Image annotation records:
+ + + + +
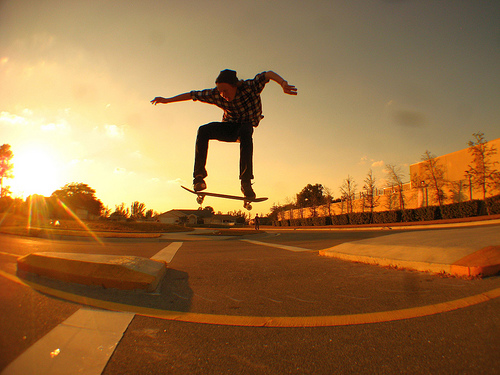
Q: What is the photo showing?
A: It is showing a skate park.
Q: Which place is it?
A: It is a skate park.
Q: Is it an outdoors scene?
A: Yes, it is outdoors.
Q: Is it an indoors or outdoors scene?
A: It is outdoors.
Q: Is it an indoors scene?
A: No, it is outdoors.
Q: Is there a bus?
A: No, there are no buses.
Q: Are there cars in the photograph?
A: No, there are no cars.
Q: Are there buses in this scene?
A: No, there are no buses.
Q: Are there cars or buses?
A: No, there are no buses or cars.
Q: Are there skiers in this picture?
A: No, there are no skiers.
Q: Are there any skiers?
A: No, there are no skiers.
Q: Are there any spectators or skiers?
A: No, there are no skiers or spectators.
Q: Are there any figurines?
A: No, there are no figurines.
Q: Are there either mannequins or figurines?
A: No, there are no figurines or mannequins.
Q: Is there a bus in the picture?
A: No, there are no buses.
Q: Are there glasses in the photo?
A: No, there are no glasses.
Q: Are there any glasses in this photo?
A: No, there are no glasses.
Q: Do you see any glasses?
A: No, there are no glasses.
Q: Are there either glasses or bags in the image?
A: No, there are no glasses or bags.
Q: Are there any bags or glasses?
A: No, there are no glasses or bags.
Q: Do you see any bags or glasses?
A: No, there are no glasses or bags.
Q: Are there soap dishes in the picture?
A: No, there are no soap dishes.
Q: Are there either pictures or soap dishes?
A: No, there are no soap dishes or pictures.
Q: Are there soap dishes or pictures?
A: No, there are no soap dishes or pictures.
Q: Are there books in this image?
A: No, there are no books.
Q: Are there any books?
A: No, there are no books.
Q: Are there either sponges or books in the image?
A: No, there are no books or sponges.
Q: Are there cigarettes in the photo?
A: No, there are no cigarettes.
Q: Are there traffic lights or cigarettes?
A: No, there are no cigarettes or traffic lights.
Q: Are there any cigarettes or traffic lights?
A: No, there are no cigarettes or traffic lights.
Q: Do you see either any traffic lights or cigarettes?
A: No, there are no cigarettes or traffic lights.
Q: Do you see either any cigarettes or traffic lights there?
A: No, there are no cigarettes or traffic lights.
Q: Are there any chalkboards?
A: No, there are no chalkboards.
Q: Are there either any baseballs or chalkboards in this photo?
A: No, there are no chalkboards or baseballs.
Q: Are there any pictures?
A: No, there are no pictures.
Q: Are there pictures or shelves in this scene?
A: No, there are no pictures or shelves.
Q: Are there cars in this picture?
A: No, there are no cars.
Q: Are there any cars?
A: No, there are no cars.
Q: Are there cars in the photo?
A: No, there are no cars.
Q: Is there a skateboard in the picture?
A: Yes, there is a skateboard.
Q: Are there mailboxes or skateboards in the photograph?
A: Yes, there is a skateboard.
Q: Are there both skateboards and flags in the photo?
A: No, there is a skateboard but no flags.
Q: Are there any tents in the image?
A: No, there are no tents.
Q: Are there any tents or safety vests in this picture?
A: No, there are no tents or safety vests.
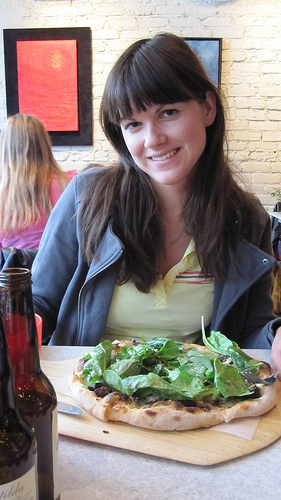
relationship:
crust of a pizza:
[69, 337, 276, 435] [68, 336, 277, 431]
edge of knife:
[56, 400, 82, 410] [54, 399, 84, 417]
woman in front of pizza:
[27, 27, 279, 372] [68, 336, 277, 431]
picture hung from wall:
[1, 25, 96, 152] [1, 0, 279, 220]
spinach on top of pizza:
[81, 315, 277, 404] [68, 336, 277, 431]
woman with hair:
[27, 27, 279, 372] [74, 33, 250, 296]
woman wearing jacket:
[27, 27, 279, 372] [29, 166, 280, 352]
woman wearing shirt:
[27, 27, 279, 372] [98, 230, 215, 346]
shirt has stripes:
[98, 230, 215, 346] [170, 264, 214, 286]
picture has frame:
[1, 25, 96, 152] [1, 26, 97, 148]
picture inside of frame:
[182, 36, 222, 94] [176, 36, 222, 93]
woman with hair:
[3, 110, 79, 256] [1, 111, 67, 229]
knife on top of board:
[54, 399, 84, 417] [40, 345, 279, 467]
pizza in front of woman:
[68, 336, 277, 431] [27, 27, 279, 372]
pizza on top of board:
[68, 336, 277, 431] [40, 345, 279, 467]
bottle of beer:
[2, 265, 60, 499] [16, 391, 60, 500]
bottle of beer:
[0, 318, 38, 499] [1, 406, 43, 500]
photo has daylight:
[1, 0, 280, 499] [0, 1, 280, 214]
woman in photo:
[27, 27, 279, 372] [1, 0, 280, 499]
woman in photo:
[3, 110, 79, 256] [1, 0, 280, 499]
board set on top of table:
[40, 345, 279, 467] [36, 341, 280, 498]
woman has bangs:
[27, 27, 279, 372] [108, 51, 193, 121]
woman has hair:
[27, 27, 279, 372] [74, 33, 250, 296]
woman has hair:
[3, 110, 79, 256] [1, 111, 67, 229]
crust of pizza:
[69, 337, 276, 435] [68, 336, 277, 431]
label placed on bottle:
[48, 399, 63, 500] [2, 265, 60, 499]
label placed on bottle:
[2, 463, 38, 499] [0, 318, 38, 499]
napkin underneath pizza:
[57, 363, 263, 439] [68, 336, 277, 431]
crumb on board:
[99, 428, 111, 436] [40, 345, 279, 467]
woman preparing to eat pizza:
[27, 27, 279, 372] [68, 336, 277, 431]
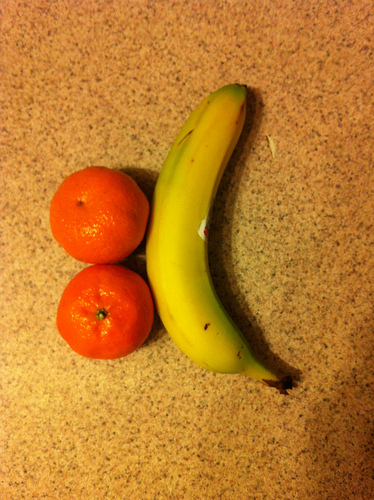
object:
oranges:
[47, 164, 156, 360]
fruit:
[144, 82, 293, 402]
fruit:
[44, 160, 149, 263]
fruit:
[56, 262, 153, 362]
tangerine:
[53, 268, 148, 360]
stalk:
[252, 367, 299, 388]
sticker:
[197, 211, 211, 243]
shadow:
[296, 347, 370, 498]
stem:
[246, 357, 295, 394]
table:
[55, 64, 153, 143]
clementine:
[57, 266, 156, 366]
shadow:
[204, 87, 300, 384]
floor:
[0, 0, 372, 498]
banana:
[142, 83, 291, 398]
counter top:
[0, 0, 374, 500]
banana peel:
[195, 151, 212, 201]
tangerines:
[47, 165, 152, 360]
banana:
[154, 84, 272, 402]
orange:
[43, 168, 149, 264]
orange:
[56, 262, 148, 351]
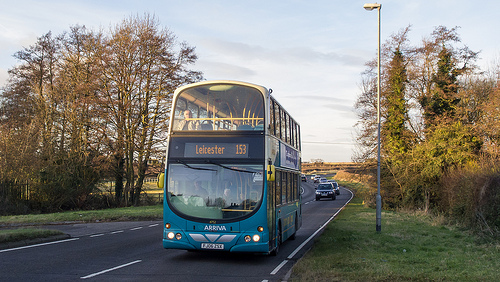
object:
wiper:
[183, 164, 218, 172]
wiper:
[215, 163, 258, 174]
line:
[81, 255, 142, 280]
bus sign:
[190, 144, 249, 155]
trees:
[351, 21, 419, 210]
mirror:
[264, 166, 274, 181]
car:
[312, 182, 334, 200]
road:
[0, 223, 158, 237]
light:
[360, 2, 380, 11]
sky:
[0, 1, 499, 162]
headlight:
[166, 231, 174, 238]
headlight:
[253, 234, 260, 241]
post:
[374, 5, 382, 234]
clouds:
[317, 103, 370, 121]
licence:
[201, 242, 223, 249]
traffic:
[297, 166, 351, 209]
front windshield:
[165, 161, 264, 220]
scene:
[0, 0, 499, 282]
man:
[175, 110, 201, 132]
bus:
[156, 80, 304, 258]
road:
[0, 173, 350, 281]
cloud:
[194, 61, 262, 80]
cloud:
[280, 93, 357, 106]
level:
[158, 80, 302, 159]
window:
[168, 161, 270, 223]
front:
[160, 81, 268, 253]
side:
[282, 183, 358, 282]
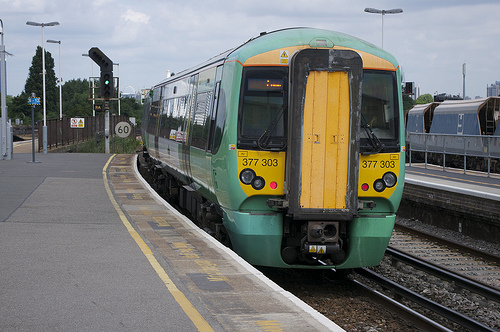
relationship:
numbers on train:
[362, 160, 394, 169] [140, 25, 410, 274]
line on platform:
[101, 152, 215, 330] [2, 147, 347, 329]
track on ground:
[342, 181, 500, 332] [257, 210, 498, 327]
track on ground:
[385, 243, 498, 299] [257, 210, 498, 327]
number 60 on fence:
[116, 118, 129, 137] [34, 105, 136, 149]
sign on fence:
[64, 110, 96, 139] [35, 113, 132, 152]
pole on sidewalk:
[28, 103, 40, 164] [2, 147, 301, 329]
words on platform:
[166, 225, 241, 313] [71, 176, 148, 313]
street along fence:
[9, 122, 43, 153] [44, 116, 121, 152]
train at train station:
[140, 25, 410, 274] [285, 40, 457, 285]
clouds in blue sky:
[0, 3, 499, 101] [0, 0, 500, 98]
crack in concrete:
[0, 217, 123, 227] [1, 150, 345, 330]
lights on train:
[241, 154, 268, 186] [166, 13, 409, 311]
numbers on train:
[359, 152, 404, 174] [140, 25, 410, 274]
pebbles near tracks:
[316, 290, 392, 330] [346, 268, 498, 328]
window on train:
[235, 71, 312, 146] [83, 27, 436, 272]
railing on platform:
[407, 133, 498, 179] [17, 144, 496, 328]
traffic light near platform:
[84, 45, 121, 105] [0, 127, 367, 329]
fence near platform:
[24, 109, 139, 154] [2, 147, 347, 329]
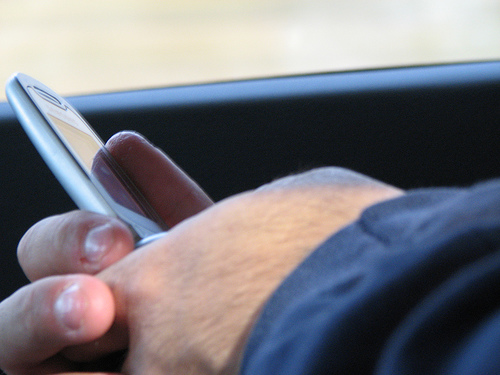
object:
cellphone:
[6, 75, 171, 249]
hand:
[61, 164, 404, 372]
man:
[0, 130, 500, 375]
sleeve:
[235, 174, 499, 375]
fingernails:
[82, 223, 116, 260]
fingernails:
[54, 284, 88, 331]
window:
[0, 3, 499, 102]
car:
[0, 0, 499, 303]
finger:
[17, 208, 136, 283]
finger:
[105, 130, 214, 229]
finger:
[0, 272, 118, 374]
+ + + + +
Present as a numbered list the lines that begin with the one containing "Q: Are there any chalkboards?" and end with the one containing "A: No, there are no pictures.", counting both of those lines and leaving out any blank lines.

1. Q: Are there any chalkboards?
2. A: No, there are no chalkboards.
3. Q: Are there either any baseballs or chalkboards in this photo?
4. A: No, there are no chalkboards or baseballs.
5. Q: Are there any pictures?
6. A: No, there are no pictures.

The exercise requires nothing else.